PROMPT: Reproduce each of the entries below word for word, leaving out the pictures.

THE DATA:

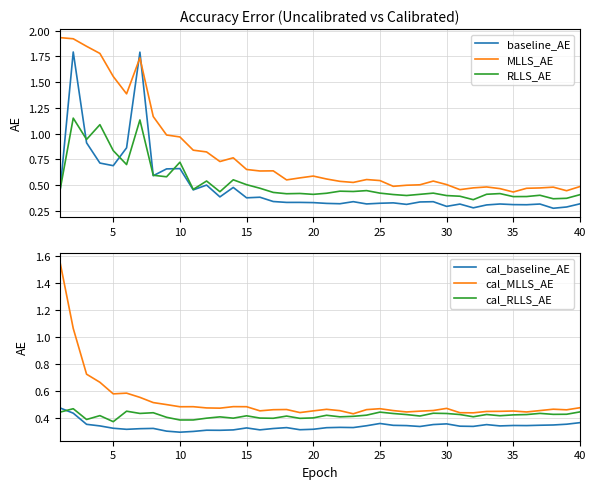

The RLLS_AE series shows 0.1 at 30. True or false?

False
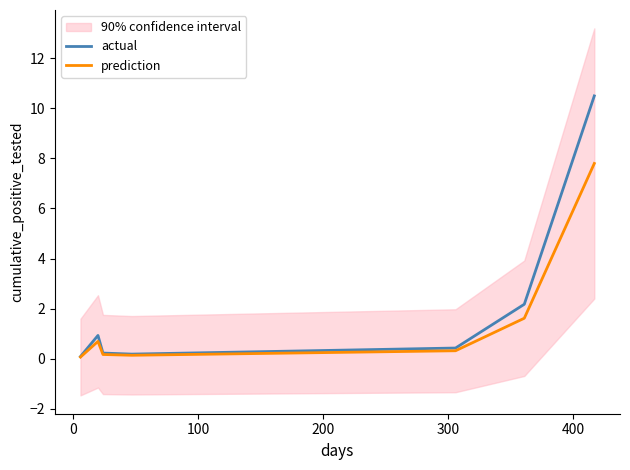

True or false: prediction and actual cross at least once.

False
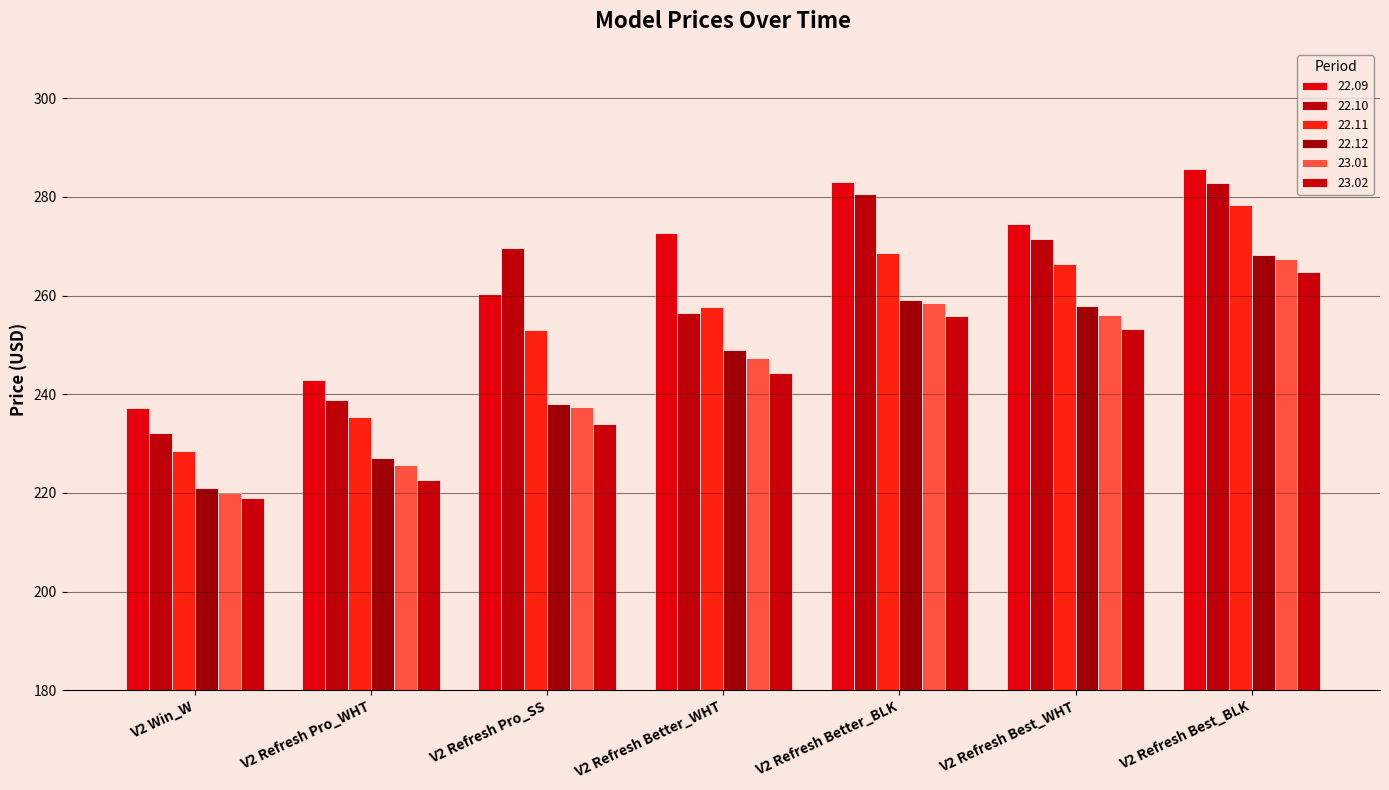

The value of 23.02 at V2 Win_W is 219.0. True or false?

True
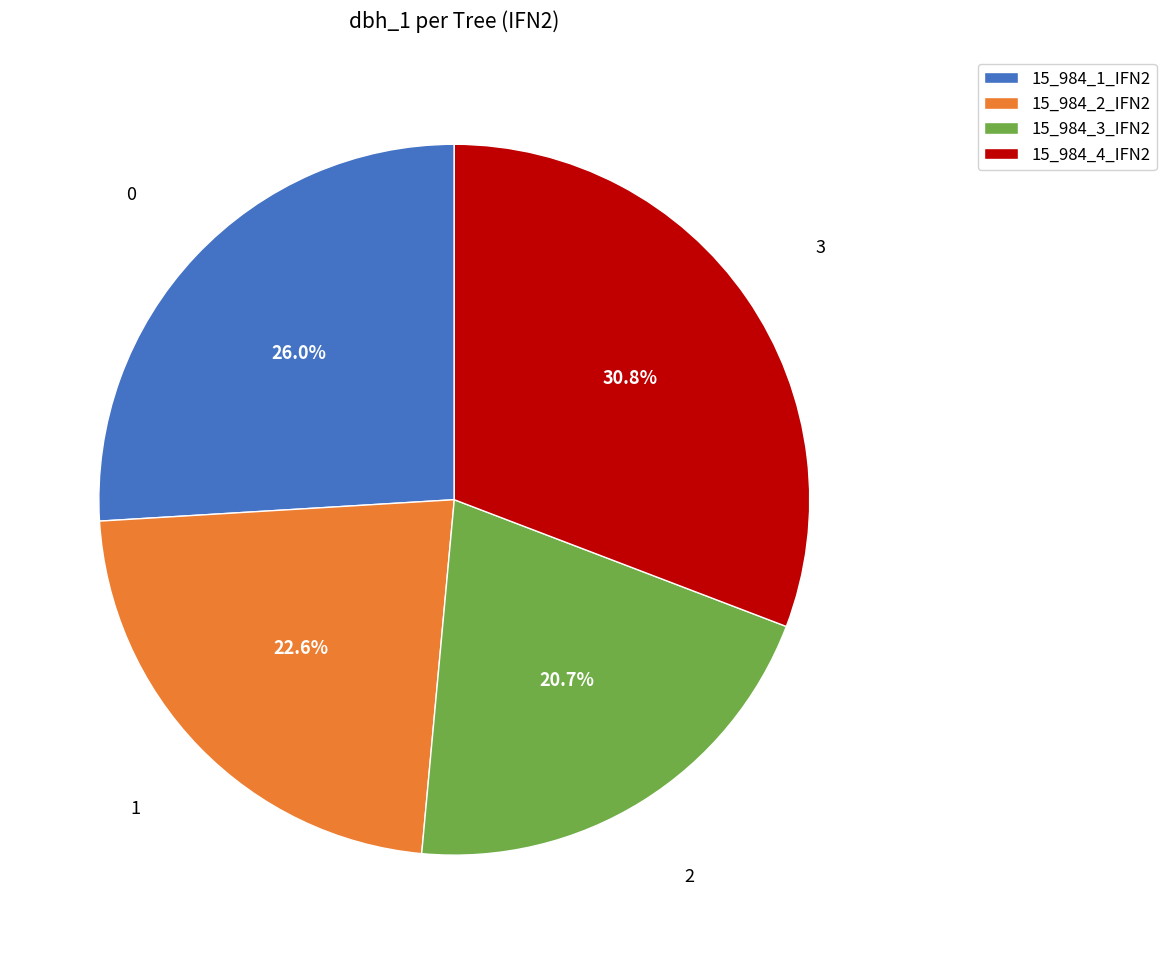

What is the smallest slice in the pie chart?

15_984_3_IFN2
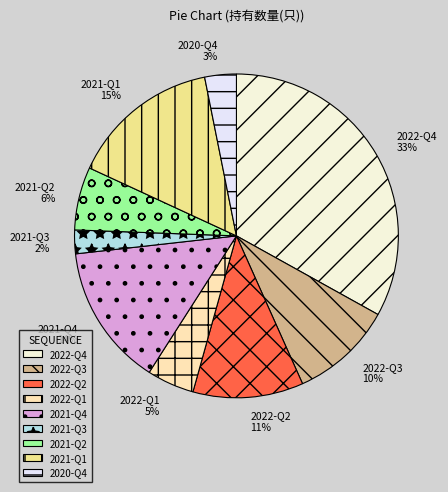

Is 2021-Q3 the majority of the pie?

No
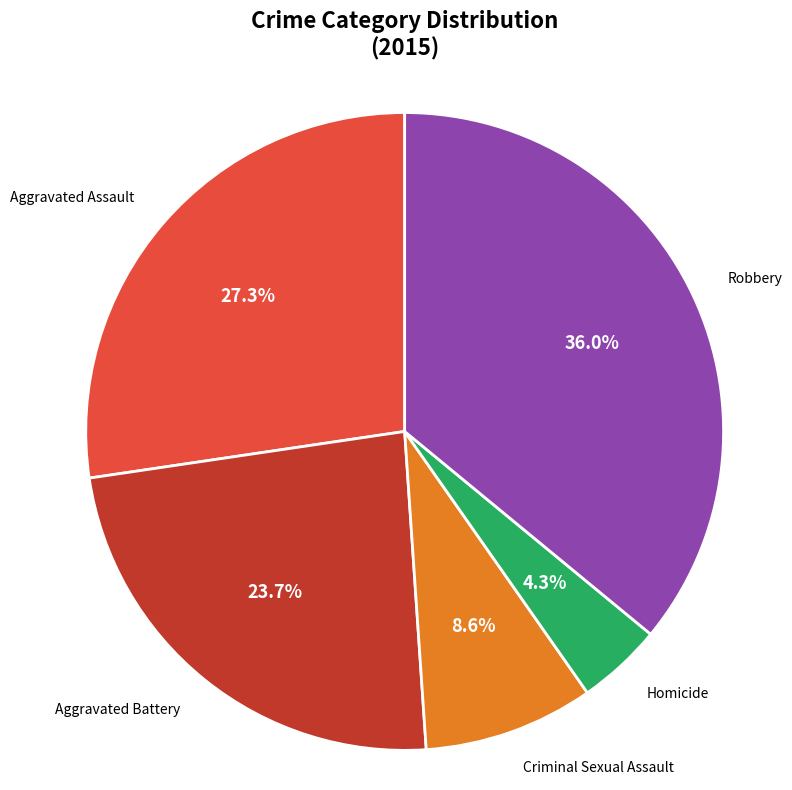

Which has a higher value, Aggravated Assault or Aggravated Battery?

Aggravated Assault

RESULT OF THIS EXERCISE:
The RLLS_AE series shows 0.1 at 30. True or false?

False

True or false: prediction and actual cross at least once.

False

The value of 23.02 at V2 Win_W is 219.0. True or false?

True

What is the smallest slice in the pie chart?

15_984_3_IFN2

Is 2021-Q3 the majority of the pie?

No

Which has a higher value, Aggravated Assault or Aggravated Battery?

Aggravated Assault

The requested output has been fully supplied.